Montag, 23. November 2015

Vielversprechendes Debüt

Bildquelle: www.suhrkamp.de
Jan Ellison
Das Jahr, in dem ich zwanzig wurde
Aus dem Englischen von Christel Dormagen

Insel Taschenbuch; € 14,99
9783458359937


„Das Jahr, in dem ich zwanzig wurde" ist ein sehr faszinierender Roman über die kleinen (und großen) Lügen des Lebens, über unausgesprochene Vergehen und deren Folgen.
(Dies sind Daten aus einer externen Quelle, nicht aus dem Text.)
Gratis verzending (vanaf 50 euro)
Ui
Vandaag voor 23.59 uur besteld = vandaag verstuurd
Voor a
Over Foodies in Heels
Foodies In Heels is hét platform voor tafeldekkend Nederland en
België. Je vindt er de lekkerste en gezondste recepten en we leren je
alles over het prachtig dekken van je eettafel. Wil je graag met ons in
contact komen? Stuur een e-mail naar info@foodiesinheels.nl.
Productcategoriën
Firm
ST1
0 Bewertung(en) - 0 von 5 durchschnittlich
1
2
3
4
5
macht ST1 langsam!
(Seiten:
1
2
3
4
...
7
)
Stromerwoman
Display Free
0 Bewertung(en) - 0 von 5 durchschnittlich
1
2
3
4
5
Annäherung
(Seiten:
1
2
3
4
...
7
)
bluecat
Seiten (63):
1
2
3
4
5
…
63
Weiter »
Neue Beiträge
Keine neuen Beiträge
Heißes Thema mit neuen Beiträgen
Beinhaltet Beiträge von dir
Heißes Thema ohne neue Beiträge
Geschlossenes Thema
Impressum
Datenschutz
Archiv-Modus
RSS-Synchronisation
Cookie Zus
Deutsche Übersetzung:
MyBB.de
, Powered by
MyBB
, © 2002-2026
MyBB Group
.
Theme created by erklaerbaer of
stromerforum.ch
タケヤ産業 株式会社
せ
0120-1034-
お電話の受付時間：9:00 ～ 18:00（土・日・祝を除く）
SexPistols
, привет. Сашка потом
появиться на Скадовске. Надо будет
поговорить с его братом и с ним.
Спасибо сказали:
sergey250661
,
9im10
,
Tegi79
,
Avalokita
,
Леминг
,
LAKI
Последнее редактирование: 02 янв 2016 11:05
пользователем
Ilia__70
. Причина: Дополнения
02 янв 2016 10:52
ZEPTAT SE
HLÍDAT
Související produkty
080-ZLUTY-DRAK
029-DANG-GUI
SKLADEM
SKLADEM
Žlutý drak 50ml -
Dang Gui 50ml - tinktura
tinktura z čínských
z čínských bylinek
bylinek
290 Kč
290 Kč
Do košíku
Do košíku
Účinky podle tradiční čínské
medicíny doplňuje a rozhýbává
Aber die Autorin versucht auch zu zeigen, was Liebe mit uns machen kann, bzw. was Menschen mit uns machen, die wir lieben oder die wir glauben zu lieben.

Annie Black ist glücklich verheiratet und Mutter von drei Kindern. Mit ihrem Mann und ihren beiden kleinen Töchtern lebt sie in einem Vorort von San Francisco, ihr Sohn Robbie ist bereits aus dem elterlichen Haus ausgezogen und studiert.
Sie hat sich vor einigen Jahren mit einem kleinen Lampengeschäft selbstständig gemacht und führt ein sehr glückliches und zufriedenes Leben, es könnte kaum besser laufen.
Doch plötzlich nimmt ihr Leben eine unerwartete und dramatische Wendung. Zunächst beginnt alles scheinbar harmlos: eines Tages erhält sie einen Briefumschlag, in dem sich ein zwanzig Jahre altes Foto von ihr befindet.
Annie beginnt, sich an diese Zeit zu erinnern, jedoch denkt sie sich nichts weiter dabei und verstaut das Foto schließlich, wie alle ihre Erinnerungsstücke, in einer Hutschachtel.
Einige Tage später jedoch gerät alles zur Nebensache, denn ihr Sohn Robbie hat einen Autounfall und kommt schwer verletzt ins Krankenhaus.
Da beginnt Annie, sich intensiver mit ihrer Vergangenheit auseinanderzusetzen: sie erinnert sich an die Zeit von vor zwanzig Jahren. Und plötzlich ist nichts mehr so, wie es war: Annie muss um das Leben ihres Sohnes kämpfen und auch um ihre Ehe.
Denn vor vielen Jahren hat Annie etwas getan, von dem sie niemandem erzählt hat. Etwas, das ihr ganzes Leben und vor allem die Beziehung mit ihrem Mann zerstören könnte.

Jan Ellison hat diese Geschichte auf besondere Art geschrieben: zum Einen ist es ein Brief- Roman, Annie schreibt quasi ihre Lebensgeschichte und -beichte an ihren Sohn; in der Ich- Form, in der die Leser mit „Du" angesprochen werden.
Zum anderen werden zwei Erzählstränge erzählt: heute und vor zwanzig Jahren.

Die Autorin wirft viele Fragen auf und stellt uns immer wieder vor kleine Rätsel.
Nach wenigen Seiten hat man eine ungefähre Ahnung, in welche Richtung die Geschichte gehen wird, was vollkommen in Ordnung - und ich denke auch beabsichtigt - ist.
Lediglich im letzten Drittel gibt es dann doch die ein oder andere verblüffende Überraschung, die die Handlung wunderbar abrundet.
Auch wenn das Buch keinerlei Action und dergleichen beinhaltet, hat Jan Ellison einen hochspannenden und atmosphärisch - dichten Roman geschrieben, der mit seiner Geschichte fesselt und den man kaum aus der Hand legen möchte.

Ich hoffe, dass wir von Jan Ellison noch viel zu lesen bekommen, denn ihr Erstlingswerk ist sehr vielsprechend.